Globally, emerging markets are enduring challenges prompting a review of gross domestic product (GDP) forecasts. However, Africa continues to exhibit potential and great optimism.
The ‘Africa rising’ narrative has spurred some scepticism with claims of growth data being inflated but investors still consider the continent a source of positive investment.
Global pressures may have an impact on forecast, but in the long term Africa is likely to outperform other markets as more Africans invest in the continent.
African investments have nearly tripled their share of FDI projects rising from 8 per cent in 2003 to more than 22 per cent.
Currently, Africa has two key drivers - demographics and expansion of trade corridors that have exhibited great potential.
As the world’s youngest continent, Africa’s middle class profile is growing rapidly with more than 60 per cent of its population under 25. The profile, even in the absence of formal-sector jobs, boosts growth, drives consumer spending and asset prices, as well as boosting pension savings for further investment.
Trade remains a valuable source of income for Africa with new partnerships seen through Asia and the Middle East, which provides the continent with an annual income of more than $50b (Shs183 trillion).

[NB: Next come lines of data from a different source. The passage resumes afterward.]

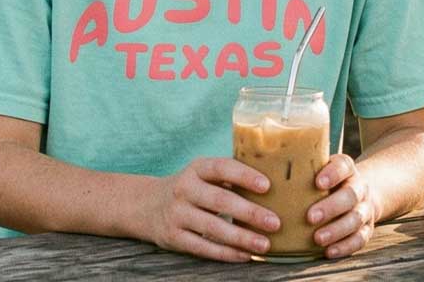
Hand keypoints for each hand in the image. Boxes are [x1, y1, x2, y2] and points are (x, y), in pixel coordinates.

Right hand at [143, 158, 280, 262]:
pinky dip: (227, 253)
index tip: (267, 186)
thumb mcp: (202, 175)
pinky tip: (245, 255)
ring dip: (242, 237)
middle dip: (250, 213)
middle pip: (220, 201)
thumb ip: (228, 178)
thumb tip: (273, 186)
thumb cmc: (190, 188)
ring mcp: (178, 213)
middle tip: (275, 222)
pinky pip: (204, 247)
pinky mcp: (174, 237)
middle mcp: (185, 188)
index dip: (244, 175)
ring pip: (214, 228)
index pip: (221, 167)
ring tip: (265, 244)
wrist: (148, 205)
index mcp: (196, 169)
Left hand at [307, 154, 376, 258]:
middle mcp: (359, 187)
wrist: (359, 192)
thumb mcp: (320, 167)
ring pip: (355, 219)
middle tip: (310, 217)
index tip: (317, 183)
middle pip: (350, 195)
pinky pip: (359, 239)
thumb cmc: (328, 179)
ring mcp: (365, 209)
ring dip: (336, 230)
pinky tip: (328, 251)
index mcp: (347, 168)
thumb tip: (270, 168)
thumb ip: (303, 167)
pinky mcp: (367, 229)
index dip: (332, 174)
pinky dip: (344, 246)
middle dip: (331, 207)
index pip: (343, 166)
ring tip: (317, 238)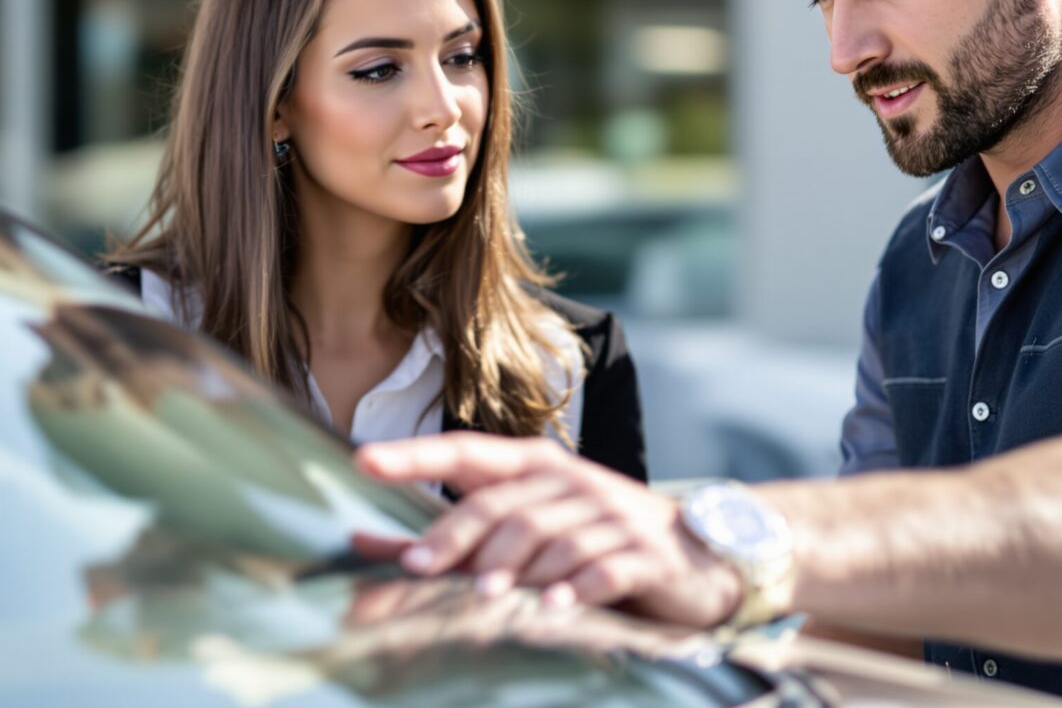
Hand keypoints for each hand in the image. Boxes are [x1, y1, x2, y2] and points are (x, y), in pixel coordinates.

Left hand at [353, 434, 743, 627]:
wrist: (702, 551)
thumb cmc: (596, 538)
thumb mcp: (527, 527)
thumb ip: (448, 537)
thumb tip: (359, 542)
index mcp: (538, 467)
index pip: (468, 451)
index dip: (417, 454)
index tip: (365, 461)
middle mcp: (573, 482)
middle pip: (504, 505)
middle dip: (458, 535)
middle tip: (419, 566)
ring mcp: (613, 516)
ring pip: (552, 536)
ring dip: (514, 567)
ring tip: (482, 594)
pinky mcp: (647, 555)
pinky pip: (606, 568)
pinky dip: (576, 588)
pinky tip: (552, 609)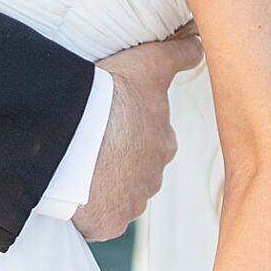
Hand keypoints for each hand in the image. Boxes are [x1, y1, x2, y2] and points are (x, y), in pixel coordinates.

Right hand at [70, 34, 200, 241]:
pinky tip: (70, 193)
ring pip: (117, 197)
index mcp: (163, 145)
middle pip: (135, 172)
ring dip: (101, 187)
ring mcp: (130, 204)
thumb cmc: (111, 94)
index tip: (106, 122)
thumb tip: (200, 44)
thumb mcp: (149, 63)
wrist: (72, 131)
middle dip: (117, 163)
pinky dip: (87, 212)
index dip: (127, 132)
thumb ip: (179, 54)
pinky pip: (98, 222)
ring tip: (74, 167)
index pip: (150, 143)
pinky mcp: (107, 225)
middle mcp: (153, 178)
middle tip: (88, 144)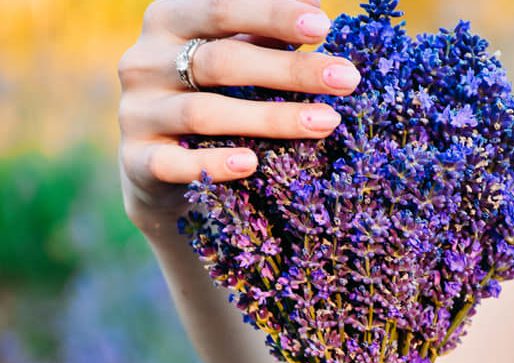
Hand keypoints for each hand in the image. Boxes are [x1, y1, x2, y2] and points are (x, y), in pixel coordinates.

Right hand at [117, 0, 360, 233]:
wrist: (156, 166)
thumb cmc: (205, 99)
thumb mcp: (227, 58)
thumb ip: (260, 35)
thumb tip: (314, 6)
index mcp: (167, 21)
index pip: (221, 8)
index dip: (272, 13)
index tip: (324, 26)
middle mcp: (144, 62)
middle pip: (221, 62)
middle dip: (290, 70)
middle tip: (347, 80)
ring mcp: (137, 113)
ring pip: (205, 113)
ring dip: (270, 119)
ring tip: (325, 123)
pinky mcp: (138, 161)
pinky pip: (175, 163)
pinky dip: (214, 163)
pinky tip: (252, 163)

Apart from the oil-rich economies, Africa in general continues to experience growth, but on balance.
But of concern are sporadic terror attacks and political turmoil in select markets, even as governments across the continent increasingly recognise that economic and political security go hand-in-hand.
This could pave way to stronger regionalisation and collaboration, on an economic, political and security perspective.
Africa boasts transformational benefits such as the rapidly evolving capital markets whereby in just three years, 12 sub-Saharan African countries have accessed the Eurobond market, bringing over $17b (Shs62.2 trillion) of development capital into the continent.
Loan tenures are increasing, and more local banks are now participating in syndications.
In conclusion, while Africa is driven by the two fundamentals, there is need to provide unique approaches to accommodate diverse cultures, regulatory compliance and effective risk management.
Financial institutions that embrace technology to improve delivery and access to their financial solutions, while providing relevant support in growth sectors - such as trade finance - will play a meaningful role in converting the economic potential of the continent, into a reality.
Sunil Kaushal is the Standard Chartered Bank regional chief executive officer for Africa & the Middle East.